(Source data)
----

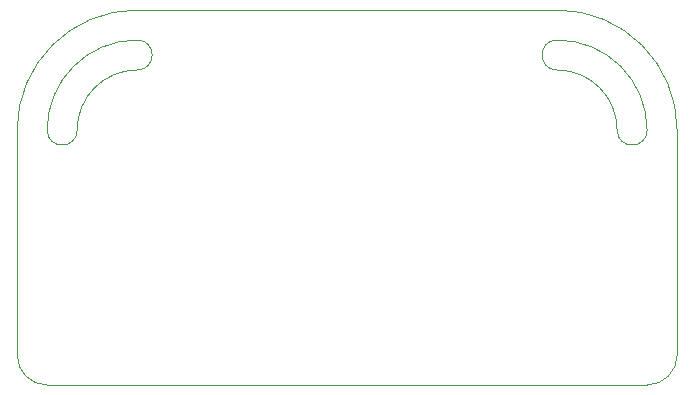
<source format=gm1>
G04 #@! TF.GenerationSoftware,KiCad,Pcbnew,7.0.9*
G04 #@! TF.CreationDate,2023-12-24T17:35:42+01:00*
G04 #@! TF.ProjectId,Fusebit Doctor TQFP32 adapter,46757365-6269-4742-9044-6f63746f7220,V1.0*
G04 #@! TF.SameCoordinates,Original*
G04 #@! TF.FileFunction,Profile,NP*
%FSLAX46Y46*%
G04 Gerber Fmt 4.6, Leading zero omitted, Abs format (unit mm)*
G04 Created by KiCad (PCBNEW 7.0.9) date 2023-12-24 17:35:42*
%MOMM*%
%LPD*%
G01*
G04 APERTURE LIST*
G04 #@! TA.AperFunction,Profile*
%ADD10C,0.100000*%
G04 #@! TD*
G04 APERTURE END LIST*
D10*
X22860000Y0D02*
G75*
G03*
X17780000Y5080000I-5080000J0D01*
G01*
X25400000Y0D02*
G75*
G03*
X17780000Y7620000I-7620000J0D01*
G01*
X17780000Y7620000D02*
G75*
G03*
X17780000Y5080000I0J-1270000D01*
G01*
X22860000Y0D02*
G75*
G03*
X25400000Y0I1270000J0D01*
G01*
X-25400000Y0D02*
G75*
G03*
X-22860000Y0I1270000J0D01*
G01*
X-17780000Y5080000D02*
G75*
G03*
X-17780000Y7620000I0J1270000D01*
G01*
X-17780000Y5080000D02*
G75*
G03*
X-22860000Y0I0J-5080000D01*
G01*
X-17780000Y7620000D02*
G75*
G03*
X-25400000Y0I0J-7620000D01*
G01*
X27940000Y0D02*
X27940000Y-19050000D01*
X27940000Y0D02*
G75*
G03*
X17780000Y10160000I-10160000J0D01*
G01*
X-27940000Y-19050000D02*
G75*
G03*
X-25400000Y-21590000I2540001J1D01*
G01*
X25400000Y-21590000D02*
X-25400000Y-21590000D01*
X25400000Y-21590000D02*
G75*
G03*
X27940000Y-19050000I0J2540000D01*
G01*
X-17780000Y10160000D02*
X17780000Y10160000D01*
X-27940000Y-19050000D02*
X-27940000Y0D01*
X-17780000Y10160000D02*
G75*
G03*
X-27940000Y0I0J-10160000D01*
G01*
M02*

</source>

----

▶ _ASSIGNMENT_
Look through the entries for the string "format". Every line that has it belongs in the answer.

▶ _RESPONSE_
<source format=gm1>
G04 Gerber Fmt 4.6, Leading zero omitted, Abs format (unit mm)*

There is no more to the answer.